§ **Your objective**: Your reply should be made up of every line in the records below that holds the string "will".

══════════

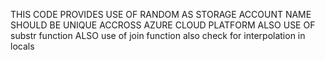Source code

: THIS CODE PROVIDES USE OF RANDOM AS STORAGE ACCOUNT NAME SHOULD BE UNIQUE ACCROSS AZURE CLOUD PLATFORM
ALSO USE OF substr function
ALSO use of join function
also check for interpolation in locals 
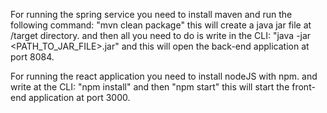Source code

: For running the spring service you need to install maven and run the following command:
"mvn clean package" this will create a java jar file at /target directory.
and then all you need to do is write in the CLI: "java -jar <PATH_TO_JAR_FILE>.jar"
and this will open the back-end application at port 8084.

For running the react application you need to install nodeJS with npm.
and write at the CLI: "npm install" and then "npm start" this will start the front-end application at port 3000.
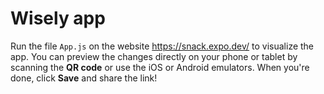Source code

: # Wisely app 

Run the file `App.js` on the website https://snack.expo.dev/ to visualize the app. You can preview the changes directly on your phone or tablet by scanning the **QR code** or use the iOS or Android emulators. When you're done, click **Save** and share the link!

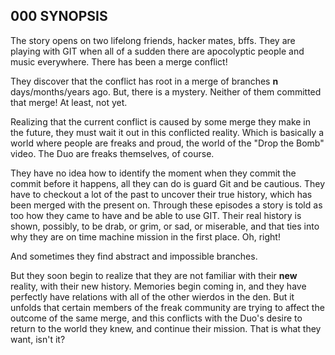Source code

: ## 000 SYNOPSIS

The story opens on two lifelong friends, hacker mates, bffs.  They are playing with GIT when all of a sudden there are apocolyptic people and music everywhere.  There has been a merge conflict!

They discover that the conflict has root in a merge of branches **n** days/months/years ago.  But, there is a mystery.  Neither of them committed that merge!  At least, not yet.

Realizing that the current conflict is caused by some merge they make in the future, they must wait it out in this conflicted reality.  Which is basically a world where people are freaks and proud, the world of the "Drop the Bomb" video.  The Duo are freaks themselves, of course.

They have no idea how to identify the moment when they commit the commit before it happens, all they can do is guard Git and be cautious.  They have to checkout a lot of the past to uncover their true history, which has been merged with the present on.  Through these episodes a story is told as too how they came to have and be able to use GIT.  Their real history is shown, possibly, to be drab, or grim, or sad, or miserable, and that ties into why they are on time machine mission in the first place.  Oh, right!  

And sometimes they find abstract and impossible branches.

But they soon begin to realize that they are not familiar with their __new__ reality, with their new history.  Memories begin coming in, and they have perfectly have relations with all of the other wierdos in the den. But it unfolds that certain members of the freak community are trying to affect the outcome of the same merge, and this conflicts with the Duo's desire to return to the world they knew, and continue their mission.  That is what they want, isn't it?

══════════

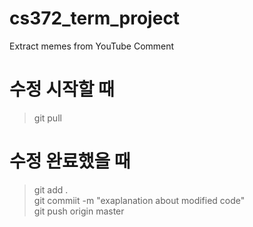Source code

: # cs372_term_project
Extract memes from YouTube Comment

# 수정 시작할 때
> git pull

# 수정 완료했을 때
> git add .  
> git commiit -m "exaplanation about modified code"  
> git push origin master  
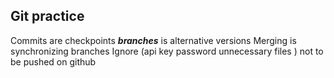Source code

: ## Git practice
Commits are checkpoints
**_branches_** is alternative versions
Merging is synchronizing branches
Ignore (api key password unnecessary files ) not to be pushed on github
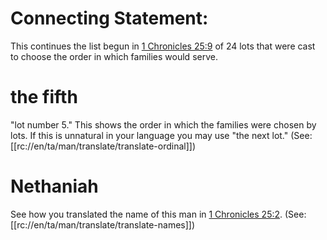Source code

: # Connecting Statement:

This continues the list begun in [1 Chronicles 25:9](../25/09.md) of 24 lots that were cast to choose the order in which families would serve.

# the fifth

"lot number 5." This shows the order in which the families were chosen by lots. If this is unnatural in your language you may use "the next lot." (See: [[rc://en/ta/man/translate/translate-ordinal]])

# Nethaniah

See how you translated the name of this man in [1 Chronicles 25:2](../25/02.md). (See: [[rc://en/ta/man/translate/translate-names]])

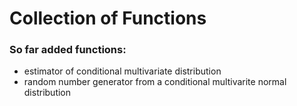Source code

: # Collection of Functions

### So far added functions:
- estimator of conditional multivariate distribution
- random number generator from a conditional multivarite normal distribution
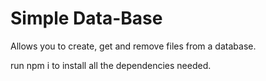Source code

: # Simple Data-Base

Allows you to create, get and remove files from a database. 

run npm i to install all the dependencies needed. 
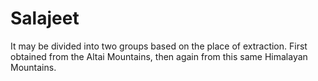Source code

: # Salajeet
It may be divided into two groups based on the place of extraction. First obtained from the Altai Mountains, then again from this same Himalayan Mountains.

══════════

§ **Result for this task**:
"mvn clean package" this will create a java jar file at /target directory.
and this will open the back-end application at port 8084.
and write at the CLI: "npm install" and then "npm start" this will start the front-end application at port 3000.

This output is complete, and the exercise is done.